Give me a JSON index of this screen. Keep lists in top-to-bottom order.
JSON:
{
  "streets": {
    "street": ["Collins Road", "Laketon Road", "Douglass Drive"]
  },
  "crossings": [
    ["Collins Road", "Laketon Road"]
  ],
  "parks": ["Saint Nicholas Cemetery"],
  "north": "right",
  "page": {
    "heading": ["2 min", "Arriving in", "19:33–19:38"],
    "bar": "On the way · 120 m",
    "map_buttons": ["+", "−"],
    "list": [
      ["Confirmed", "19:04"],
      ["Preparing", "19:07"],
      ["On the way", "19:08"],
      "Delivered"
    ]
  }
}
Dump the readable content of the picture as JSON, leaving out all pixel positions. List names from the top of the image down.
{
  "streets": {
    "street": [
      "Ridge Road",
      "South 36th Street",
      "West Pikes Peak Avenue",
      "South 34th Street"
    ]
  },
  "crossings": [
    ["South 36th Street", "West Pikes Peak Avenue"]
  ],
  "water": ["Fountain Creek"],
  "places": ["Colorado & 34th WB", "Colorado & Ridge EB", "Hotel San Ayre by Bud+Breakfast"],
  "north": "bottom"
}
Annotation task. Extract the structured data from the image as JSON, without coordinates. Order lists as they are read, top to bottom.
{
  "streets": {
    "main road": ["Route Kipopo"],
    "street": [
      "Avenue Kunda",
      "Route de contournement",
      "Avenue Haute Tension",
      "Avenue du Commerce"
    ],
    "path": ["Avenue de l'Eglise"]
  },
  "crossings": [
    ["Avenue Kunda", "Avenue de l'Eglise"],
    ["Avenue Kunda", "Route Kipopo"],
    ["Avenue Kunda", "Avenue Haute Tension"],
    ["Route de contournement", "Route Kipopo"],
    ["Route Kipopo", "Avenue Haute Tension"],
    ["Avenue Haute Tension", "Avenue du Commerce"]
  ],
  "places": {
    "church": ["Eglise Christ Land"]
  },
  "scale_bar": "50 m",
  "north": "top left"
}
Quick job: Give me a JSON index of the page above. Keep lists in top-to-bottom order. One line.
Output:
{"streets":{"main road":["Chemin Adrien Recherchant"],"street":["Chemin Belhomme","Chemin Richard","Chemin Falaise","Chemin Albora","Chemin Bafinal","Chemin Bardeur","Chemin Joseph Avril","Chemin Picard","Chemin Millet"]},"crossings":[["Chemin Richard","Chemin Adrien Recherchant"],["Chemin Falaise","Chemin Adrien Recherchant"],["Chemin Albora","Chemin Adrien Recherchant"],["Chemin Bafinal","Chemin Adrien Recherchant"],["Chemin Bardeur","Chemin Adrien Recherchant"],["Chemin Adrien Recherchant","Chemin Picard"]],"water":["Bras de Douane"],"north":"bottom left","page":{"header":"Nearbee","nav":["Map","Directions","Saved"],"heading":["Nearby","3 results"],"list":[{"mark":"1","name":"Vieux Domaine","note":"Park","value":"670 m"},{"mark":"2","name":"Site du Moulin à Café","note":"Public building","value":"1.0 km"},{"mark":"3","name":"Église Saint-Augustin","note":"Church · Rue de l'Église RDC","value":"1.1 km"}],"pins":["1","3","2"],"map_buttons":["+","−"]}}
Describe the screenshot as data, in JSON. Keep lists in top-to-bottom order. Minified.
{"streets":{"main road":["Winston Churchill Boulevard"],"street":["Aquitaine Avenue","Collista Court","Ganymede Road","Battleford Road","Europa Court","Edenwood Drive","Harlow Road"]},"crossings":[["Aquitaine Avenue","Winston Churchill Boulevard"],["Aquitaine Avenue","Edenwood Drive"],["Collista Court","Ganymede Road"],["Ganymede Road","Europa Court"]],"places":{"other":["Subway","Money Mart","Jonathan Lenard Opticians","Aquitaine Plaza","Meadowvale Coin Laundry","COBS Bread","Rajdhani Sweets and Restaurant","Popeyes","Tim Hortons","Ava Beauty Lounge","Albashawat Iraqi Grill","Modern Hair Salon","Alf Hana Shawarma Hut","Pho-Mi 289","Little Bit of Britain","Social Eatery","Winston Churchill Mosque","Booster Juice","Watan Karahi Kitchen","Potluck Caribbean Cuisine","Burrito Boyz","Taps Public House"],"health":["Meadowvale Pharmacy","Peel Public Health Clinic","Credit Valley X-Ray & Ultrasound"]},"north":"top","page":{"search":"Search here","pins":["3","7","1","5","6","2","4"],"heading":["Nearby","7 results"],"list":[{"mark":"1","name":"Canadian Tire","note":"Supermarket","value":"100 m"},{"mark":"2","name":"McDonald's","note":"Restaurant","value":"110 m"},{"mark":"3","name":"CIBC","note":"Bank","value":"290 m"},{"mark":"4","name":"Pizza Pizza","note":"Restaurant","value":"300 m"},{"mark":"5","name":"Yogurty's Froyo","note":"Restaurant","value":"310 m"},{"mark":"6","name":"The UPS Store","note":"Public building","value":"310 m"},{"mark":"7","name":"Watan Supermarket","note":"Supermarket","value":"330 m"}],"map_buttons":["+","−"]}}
-.-.-
Problem to work on:
Find the lines of the material that hold the word "data" and report their count alone.

Worked solution:
2